Choose the task before the AI tool
Start with the work as it happens today
Before choosing a model, follow one request from beginning to end. Note where it enters, who handles it, where it waits, and what gets redone. Pick one task with a clear input and a result you can inspect. If the expected result is still vague, you will not be able to tell whether AI helped.
Choose work that is easy to review
AI is most useful when checking the result takes less effort than producing it from scratch. It can search a set of documents for a fact, prepare the first draft of a support reply, or pull invoice fields into a table. The examples differ, but the condition is the same: someone can quickly tell whether the output is usable.
That review should happen before the result becomes a decision, reaches a client, or changes another system.
Leave judgment with the person who has the context
A client exception, a legal detail, or a sensitive support case depends on history that may never appear in the prompt. A model can collect the relevant material or prepare a draft. The final call still belongs to the person who understands the situation and carries the responsibility for it.
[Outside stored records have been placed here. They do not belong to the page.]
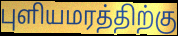
புளியமரத்திற்கு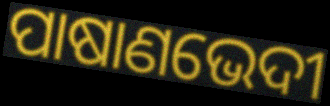
ପାଷାଣଭେଦୀ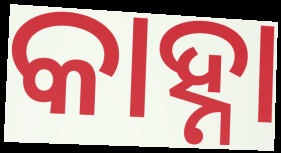
କାହ୍ନାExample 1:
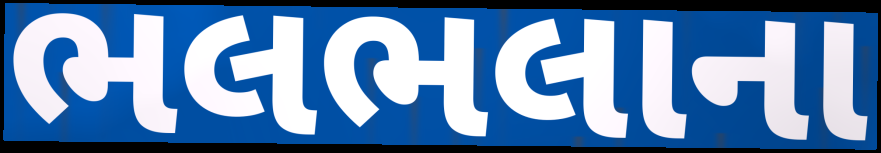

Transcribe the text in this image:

ભલભલાના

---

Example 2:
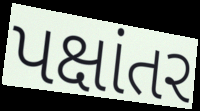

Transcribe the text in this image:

પક્ષાંતર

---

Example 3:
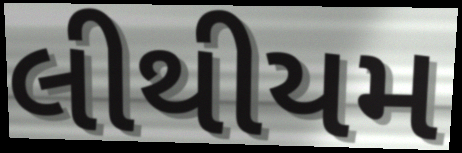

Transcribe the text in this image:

લીથીયમ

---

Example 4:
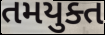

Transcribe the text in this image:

તમયુક્ત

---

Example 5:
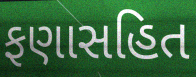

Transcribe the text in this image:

ફણાસહિત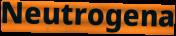
Neutrogena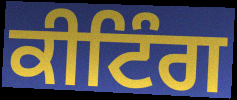
ਕੀਟਿੰਗ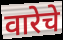
वारेचे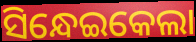
ସିନ୍ଧେଇକେଲା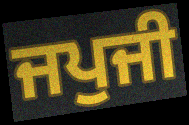
ਜਪੁਜੀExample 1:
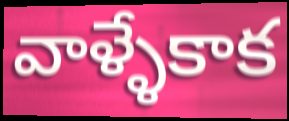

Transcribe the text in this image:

వాళ్ళేకాక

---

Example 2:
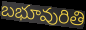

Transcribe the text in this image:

బభూవురితి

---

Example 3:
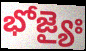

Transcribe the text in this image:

భోజ్యైః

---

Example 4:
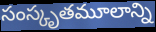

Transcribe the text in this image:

సంస్కృతమూలాన్ని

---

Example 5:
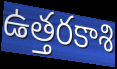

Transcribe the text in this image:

ఉత్తరకాశిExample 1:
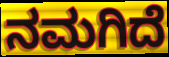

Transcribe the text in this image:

ನಮಗಿದೆ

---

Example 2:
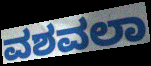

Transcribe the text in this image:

ವಶವಲಾ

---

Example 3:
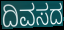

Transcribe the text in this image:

ದಿವಸದ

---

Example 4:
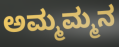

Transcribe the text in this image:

ಅಮ್ಮಮ್ಮನ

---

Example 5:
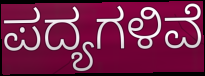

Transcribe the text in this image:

ಪದ್ಯಗಳಿವೆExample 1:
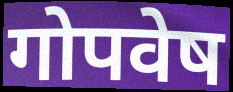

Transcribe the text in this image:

गोपवेष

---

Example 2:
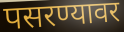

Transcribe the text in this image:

पसरण्यावर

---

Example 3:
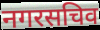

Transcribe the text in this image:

नगरसचिव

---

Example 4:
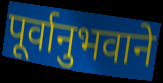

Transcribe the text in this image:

पूर्वानुभवाने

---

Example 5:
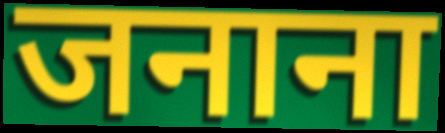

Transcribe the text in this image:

जनानाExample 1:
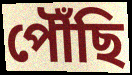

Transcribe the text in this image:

পৌঁছি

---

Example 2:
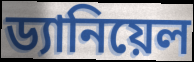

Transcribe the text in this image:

ড্যানিয়েল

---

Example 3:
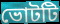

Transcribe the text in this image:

ভোটটি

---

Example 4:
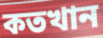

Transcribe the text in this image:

কতখান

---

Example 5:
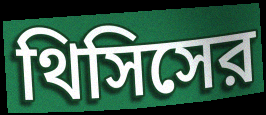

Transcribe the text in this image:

থিসিসের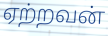
ஏற்றவன்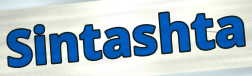
SintashtaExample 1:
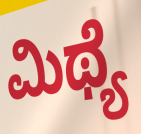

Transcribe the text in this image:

ಮಿಥ್ಯೆ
Prepare the handoff before adding AI
Decide when the task returns to a person, who receives it, and what they need to see. The person should be able to understand what happened and continue the work without reconstructing the whole case. If the manual path for unusual cases is unclear, adding AI usually hides that problem for a while rather than fixing it.
Measure the task on its own
Record the time and error rate before changing the task. After launch, track how much time it saves and how often people correct or reject the output. If most results need repair, narrow the task or remove AI from it. Return to a task with a result people can check without rebuilding the work by hand.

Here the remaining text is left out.